» Collection entries
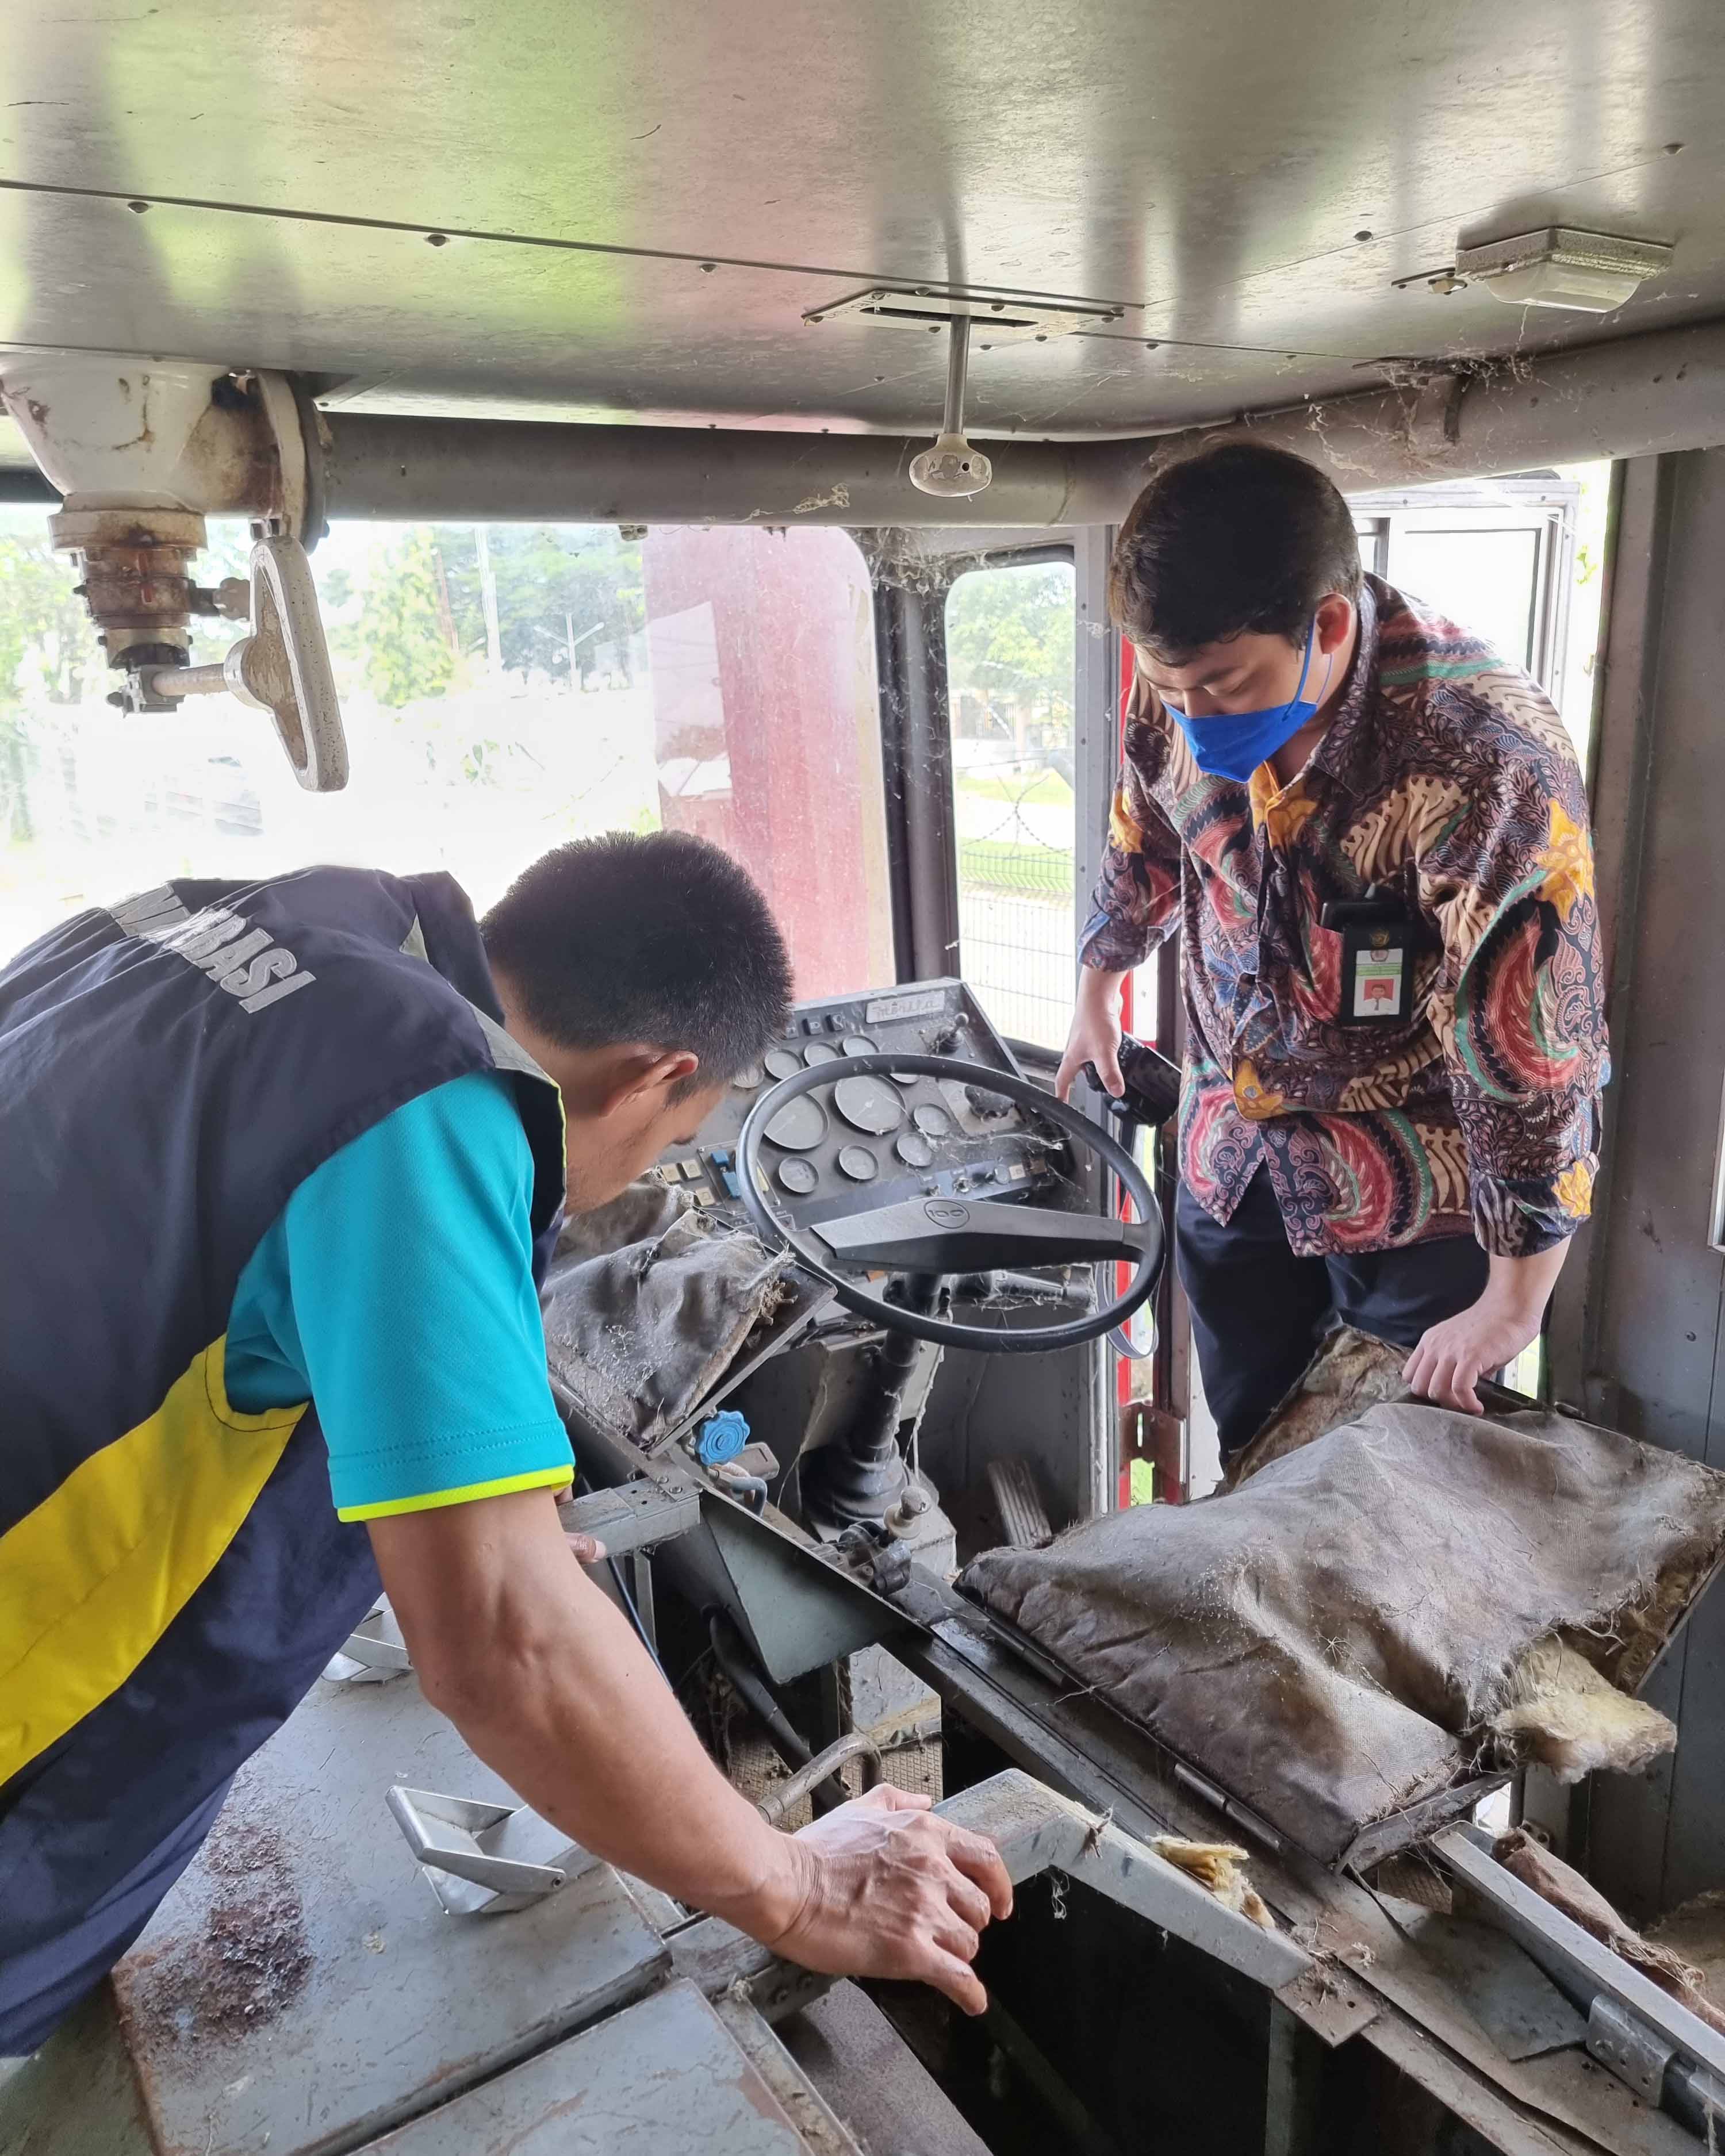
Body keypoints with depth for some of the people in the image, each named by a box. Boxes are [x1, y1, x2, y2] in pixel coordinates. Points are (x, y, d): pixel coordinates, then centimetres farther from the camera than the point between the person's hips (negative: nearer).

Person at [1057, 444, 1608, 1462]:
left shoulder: (1483, 754, -31)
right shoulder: (1185, 688, -12)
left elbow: (1536, 1054, -27)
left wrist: (1512, 1306, -22)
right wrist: (1098, 992, 24)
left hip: (1421, 1193, -5)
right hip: (1233, 1156, 5)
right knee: (1250, 1456, 19)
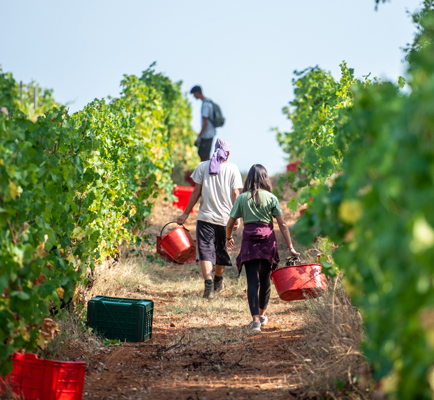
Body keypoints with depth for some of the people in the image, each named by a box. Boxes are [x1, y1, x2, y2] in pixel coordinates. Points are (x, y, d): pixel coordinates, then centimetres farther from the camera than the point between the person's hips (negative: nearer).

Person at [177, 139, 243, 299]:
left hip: (205, 216, -1)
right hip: (225, 217, 1)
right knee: (221, 250, 18)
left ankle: (208, 282, -24)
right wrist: (237, 217, -1)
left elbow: (196, 192, 0)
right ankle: (218, 282, 35)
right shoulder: (232, 168, 1)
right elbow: (235, 194, -3)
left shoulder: (203, 166, 1)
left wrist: (186, 213, 6)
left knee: (205, 250, -5)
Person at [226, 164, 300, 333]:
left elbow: (230, 224, 3)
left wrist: (228, 239, 23)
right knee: (265, 278, 18)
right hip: (268, 239, 1)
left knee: (253, 281, -3)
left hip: (249, 240, -1)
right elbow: (282, 225, -1)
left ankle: (255, 319, -16)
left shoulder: (242, 198, 0)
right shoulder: (271, 198, 0)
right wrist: (290, 247, 3)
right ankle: (262, 314, 34)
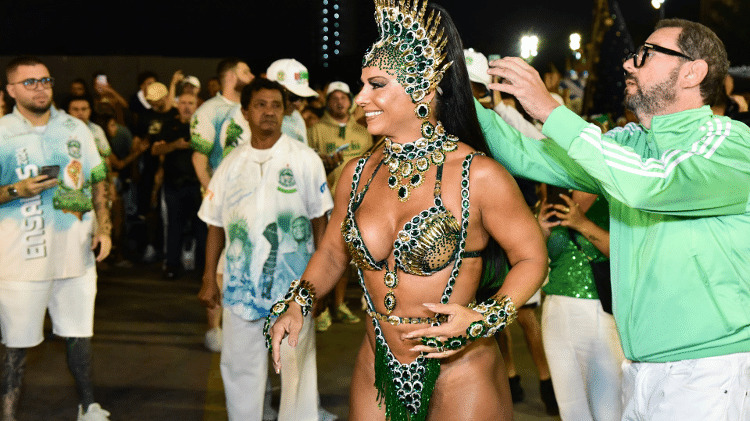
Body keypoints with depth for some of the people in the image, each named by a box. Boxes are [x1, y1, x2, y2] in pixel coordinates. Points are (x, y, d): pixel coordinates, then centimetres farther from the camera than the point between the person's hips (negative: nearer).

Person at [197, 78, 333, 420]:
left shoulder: (304, 159, 0)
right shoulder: (232, 163, 8)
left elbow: (319, 220, 0)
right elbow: (216, 223, 11)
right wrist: (209, 278, 8)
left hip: (292, 281, -3)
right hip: (241, 281, 3)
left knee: (297, 361, 3)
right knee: (239, 364, 10)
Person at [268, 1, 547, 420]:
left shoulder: (479, 176, -14)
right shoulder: (358, 174, 2)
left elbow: (532, 258, -7)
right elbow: (333, 252, 15)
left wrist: (482, 319, -21)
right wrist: (297, 303, -2)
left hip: (462, 378, -5)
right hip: (377, 378, 5)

» Exercise brief
With "shoulder" as the search string, filter the records and return each line that has it.

» Solution to the problem
left shoulder: (1483, 754, -31)
right shoulder: (1185, 688, -12)
right shoulder: (232, 168, 1)
left shoulder: (203, 166, 1)
left shoulder: (242, 198, 0)
right shoulder: (271, 198, 0)
left shoulder: (304, 159, 0)
right shoulder: (232, 163, 8)
left shoulder: (479, 176, -14)
right shoulder: (358, 174, 2)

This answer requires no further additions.